[Begin]
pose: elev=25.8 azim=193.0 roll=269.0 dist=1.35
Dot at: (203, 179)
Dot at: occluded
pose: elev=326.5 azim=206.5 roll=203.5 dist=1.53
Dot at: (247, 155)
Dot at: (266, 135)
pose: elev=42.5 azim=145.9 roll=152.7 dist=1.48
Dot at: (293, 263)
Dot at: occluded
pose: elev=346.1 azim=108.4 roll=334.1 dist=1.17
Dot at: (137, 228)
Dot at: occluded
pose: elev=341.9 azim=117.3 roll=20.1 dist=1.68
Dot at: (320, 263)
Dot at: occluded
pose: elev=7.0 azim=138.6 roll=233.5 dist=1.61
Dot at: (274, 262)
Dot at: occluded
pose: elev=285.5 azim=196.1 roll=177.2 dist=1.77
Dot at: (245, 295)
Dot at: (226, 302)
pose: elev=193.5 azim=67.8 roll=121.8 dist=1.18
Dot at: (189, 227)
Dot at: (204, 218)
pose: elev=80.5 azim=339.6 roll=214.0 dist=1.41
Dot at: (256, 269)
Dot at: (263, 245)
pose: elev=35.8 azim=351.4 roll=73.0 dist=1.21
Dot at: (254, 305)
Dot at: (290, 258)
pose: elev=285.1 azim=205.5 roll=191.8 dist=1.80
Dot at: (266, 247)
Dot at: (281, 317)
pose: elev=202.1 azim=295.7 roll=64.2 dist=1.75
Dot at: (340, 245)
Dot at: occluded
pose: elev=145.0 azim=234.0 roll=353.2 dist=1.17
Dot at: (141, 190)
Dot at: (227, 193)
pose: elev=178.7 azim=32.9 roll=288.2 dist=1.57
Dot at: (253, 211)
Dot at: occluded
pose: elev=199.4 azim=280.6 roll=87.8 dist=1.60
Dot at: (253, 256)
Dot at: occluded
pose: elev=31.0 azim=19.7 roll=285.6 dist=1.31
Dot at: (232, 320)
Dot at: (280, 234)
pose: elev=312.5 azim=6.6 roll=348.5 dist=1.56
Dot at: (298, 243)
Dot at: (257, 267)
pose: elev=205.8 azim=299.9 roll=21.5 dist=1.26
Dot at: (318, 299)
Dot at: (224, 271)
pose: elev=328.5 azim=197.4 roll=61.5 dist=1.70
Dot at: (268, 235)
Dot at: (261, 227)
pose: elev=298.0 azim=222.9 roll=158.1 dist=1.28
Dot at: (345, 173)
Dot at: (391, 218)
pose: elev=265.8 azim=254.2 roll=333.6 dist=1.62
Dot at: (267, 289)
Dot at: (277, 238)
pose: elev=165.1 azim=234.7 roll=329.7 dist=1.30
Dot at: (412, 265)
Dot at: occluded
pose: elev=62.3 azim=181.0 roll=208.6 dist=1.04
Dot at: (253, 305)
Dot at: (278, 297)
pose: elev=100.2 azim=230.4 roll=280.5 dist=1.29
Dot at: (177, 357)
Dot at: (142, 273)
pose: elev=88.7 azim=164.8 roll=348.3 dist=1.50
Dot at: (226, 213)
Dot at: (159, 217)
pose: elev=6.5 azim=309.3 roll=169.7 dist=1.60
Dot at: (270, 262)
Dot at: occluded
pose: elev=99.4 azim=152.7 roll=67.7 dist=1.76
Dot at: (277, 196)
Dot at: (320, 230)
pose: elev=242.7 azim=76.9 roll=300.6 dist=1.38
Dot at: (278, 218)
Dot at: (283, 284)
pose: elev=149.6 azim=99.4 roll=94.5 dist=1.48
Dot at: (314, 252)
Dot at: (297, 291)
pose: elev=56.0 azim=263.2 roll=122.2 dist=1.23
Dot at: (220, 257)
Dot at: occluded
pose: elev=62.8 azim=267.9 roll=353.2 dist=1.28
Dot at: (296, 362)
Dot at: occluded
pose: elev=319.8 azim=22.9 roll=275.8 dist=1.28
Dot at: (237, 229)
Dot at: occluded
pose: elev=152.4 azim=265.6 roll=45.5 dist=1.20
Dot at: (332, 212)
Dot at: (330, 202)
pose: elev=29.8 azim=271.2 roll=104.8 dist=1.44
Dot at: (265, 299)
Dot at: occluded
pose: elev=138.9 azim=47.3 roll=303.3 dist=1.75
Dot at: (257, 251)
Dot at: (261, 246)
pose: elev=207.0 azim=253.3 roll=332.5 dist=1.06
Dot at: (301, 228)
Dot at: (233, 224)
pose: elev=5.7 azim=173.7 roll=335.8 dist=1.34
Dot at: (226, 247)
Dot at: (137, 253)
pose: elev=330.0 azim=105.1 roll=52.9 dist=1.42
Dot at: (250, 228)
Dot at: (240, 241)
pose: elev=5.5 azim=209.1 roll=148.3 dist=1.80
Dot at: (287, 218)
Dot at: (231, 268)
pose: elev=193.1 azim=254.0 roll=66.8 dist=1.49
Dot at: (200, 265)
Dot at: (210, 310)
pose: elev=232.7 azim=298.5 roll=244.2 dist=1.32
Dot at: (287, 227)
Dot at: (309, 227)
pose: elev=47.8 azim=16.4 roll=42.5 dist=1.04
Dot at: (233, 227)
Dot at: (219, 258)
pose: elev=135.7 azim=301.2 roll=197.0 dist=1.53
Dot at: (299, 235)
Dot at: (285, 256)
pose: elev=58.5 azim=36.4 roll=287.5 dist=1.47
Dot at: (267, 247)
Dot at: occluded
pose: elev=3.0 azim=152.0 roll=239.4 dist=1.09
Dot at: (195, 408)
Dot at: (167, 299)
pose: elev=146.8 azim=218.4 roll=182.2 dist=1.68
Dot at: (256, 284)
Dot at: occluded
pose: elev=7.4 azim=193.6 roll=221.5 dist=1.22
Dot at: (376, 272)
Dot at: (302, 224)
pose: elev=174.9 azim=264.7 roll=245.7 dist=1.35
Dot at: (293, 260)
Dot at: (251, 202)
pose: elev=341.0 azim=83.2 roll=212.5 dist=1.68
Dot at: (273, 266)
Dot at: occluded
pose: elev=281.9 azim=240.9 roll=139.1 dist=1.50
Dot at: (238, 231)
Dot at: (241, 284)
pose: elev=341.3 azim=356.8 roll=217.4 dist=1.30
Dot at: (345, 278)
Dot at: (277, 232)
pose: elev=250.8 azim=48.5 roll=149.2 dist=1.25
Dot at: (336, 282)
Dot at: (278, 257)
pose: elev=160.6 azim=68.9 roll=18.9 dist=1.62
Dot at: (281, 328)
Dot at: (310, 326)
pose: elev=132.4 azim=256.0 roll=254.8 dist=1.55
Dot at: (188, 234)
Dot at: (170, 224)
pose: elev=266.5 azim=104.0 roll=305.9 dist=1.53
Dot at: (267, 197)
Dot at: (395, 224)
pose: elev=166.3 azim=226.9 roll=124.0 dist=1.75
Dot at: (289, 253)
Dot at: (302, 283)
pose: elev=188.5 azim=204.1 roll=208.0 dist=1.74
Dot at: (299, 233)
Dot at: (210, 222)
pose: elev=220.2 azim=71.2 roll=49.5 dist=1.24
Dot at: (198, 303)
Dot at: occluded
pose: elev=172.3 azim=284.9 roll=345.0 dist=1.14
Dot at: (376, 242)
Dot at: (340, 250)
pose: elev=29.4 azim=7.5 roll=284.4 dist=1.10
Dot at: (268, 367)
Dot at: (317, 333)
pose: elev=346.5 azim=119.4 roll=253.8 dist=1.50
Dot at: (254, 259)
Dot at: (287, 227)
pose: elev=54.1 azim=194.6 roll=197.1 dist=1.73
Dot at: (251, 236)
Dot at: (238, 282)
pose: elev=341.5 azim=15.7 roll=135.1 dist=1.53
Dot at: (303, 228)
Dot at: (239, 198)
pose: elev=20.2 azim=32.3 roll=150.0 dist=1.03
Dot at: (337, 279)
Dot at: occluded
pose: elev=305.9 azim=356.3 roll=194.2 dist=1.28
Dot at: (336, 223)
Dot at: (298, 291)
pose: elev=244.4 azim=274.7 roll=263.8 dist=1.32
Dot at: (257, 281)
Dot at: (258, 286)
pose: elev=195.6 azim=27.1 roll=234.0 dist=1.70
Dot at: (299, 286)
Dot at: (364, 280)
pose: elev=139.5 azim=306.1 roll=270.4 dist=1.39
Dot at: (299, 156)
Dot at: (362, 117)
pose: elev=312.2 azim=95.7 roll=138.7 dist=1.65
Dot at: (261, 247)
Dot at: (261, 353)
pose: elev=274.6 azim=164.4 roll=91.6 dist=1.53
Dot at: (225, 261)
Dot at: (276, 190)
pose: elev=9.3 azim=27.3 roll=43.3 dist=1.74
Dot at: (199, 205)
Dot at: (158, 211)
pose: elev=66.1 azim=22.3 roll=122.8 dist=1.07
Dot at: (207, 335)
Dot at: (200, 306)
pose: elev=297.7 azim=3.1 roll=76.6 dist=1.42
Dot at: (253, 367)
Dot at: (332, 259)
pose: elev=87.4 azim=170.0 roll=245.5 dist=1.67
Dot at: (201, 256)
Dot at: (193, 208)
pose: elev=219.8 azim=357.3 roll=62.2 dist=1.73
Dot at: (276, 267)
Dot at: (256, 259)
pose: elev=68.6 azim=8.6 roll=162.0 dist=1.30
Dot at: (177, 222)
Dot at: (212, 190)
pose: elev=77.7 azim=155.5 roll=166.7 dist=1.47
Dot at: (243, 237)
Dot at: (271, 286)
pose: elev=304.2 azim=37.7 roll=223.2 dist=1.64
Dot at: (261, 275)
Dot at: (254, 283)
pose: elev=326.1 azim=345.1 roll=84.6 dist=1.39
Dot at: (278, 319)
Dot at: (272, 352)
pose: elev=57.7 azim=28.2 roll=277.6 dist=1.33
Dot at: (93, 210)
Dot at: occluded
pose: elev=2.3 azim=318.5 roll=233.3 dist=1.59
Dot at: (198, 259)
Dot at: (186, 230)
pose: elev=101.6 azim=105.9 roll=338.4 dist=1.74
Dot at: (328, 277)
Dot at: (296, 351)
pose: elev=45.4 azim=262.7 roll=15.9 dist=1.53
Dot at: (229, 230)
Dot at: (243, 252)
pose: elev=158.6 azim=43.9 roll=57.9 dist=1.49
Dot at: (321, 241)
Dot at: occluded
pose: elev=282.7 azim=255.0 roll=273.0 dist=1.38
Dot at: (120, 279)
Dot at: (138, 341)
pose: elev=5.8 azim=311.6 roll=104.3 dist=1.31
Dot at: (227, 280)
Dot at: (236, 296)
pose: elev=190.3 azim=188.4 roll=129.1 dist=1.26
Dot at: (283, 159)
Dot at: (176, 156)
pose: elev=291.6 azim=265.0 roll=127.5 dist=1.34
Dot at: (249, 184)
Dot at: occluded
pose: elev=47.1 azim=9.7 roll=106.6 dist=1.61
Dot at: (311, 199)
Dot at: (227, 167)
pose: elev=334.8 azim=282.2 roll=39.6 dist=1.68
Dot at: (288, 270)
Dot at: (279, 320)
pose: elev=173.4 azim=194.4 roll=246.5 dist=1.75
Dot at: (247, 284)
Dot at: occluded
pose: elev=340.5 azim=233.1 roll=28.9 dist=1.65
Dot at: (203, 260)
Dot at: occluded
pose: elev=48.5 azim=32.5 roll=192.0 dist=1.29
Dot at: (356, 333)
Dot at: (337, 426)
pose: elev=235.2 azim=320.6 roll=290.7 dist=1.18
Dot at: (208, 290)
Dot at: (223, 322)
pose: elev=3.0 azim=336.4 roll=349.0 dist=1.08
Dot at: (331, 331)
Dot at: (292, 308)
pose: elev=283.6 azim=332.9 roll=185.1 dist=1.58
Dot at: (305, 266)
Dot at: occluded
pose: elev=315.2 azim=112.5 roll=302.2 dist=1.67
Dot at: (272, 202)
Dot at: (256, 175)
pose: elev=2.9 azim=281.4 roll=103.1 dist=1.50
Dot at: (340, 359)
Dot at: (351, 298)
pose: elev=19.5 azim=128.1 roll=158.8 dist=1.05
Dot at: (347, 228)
[End]
▸ **REQUIREMENT**
Copy the lines starting at the top and ending at the line that contains "Dot at: (227, 193)", and swap "dist" for "distance" throughout. Leave everything else unchanged.

▸ **REPLY TO THE EXERCISE**
pose: elev=25.8 azim=193.0 roll=269.0 distance=1.35
Dot at: (203, 179)
Dot at: occluded
pose: elev=326.5 azim=206.5 roll=203.5 distance=1.53
Dot at: (247, 155)
Dot at: (266, 135)
pose: elev=42.5 azim=145.9 roll=152.7 distance=1.48
Dot at: (293, 263)
Dot at: occluded
pose: elev=346.1 azim=108.4 roll=334.1 distance=1.17
Dot at: (137, 228)
Dot at: occluded
pose: elev=341.9 azim=117.3 roll=20.1 distance=1.68
Dot at: (320, 263)
Dot at: occluded
pose: elev=7.0 azim=138.6 roll=233.5 distance=1.61
Dot at: (274, 262)
Dot at: occluded
pose: elev=285.5 azim=196.1 roll=177.2 distance=1.77
Dot at: (245, 295)
Dot at: (226, 302)
pose: elev=193.5 azim=67.8 roll=121.8 distance=1.18
Dot at: (189, 227)
Dot at: (204, 218)
pose: elev=80.5 azim=339.6 roll=214.0 distance=1.41
Dot at: (256, 269)
Dot at: (263, 245)
pose: elev=35.8 azim=351.4 roll=73.0 distance=1.21
Dot at: (254, 305)
Dot at: (290, 258)
pose: elev=285.1 azim=205.5 roll=191.8 distance=1.80
Dot at: (266, 247)
Dot at: (281, 317)
pose: elev=202.1 azim=295.7 roll=64.2 distance=1.75
Dot at: (340, 245)
Dot at: occluded
pose: elev=145.0 azim=234.0 roll=353.2 distance=1.17
Dot at: (141, 190)
Dot at: (227, 193)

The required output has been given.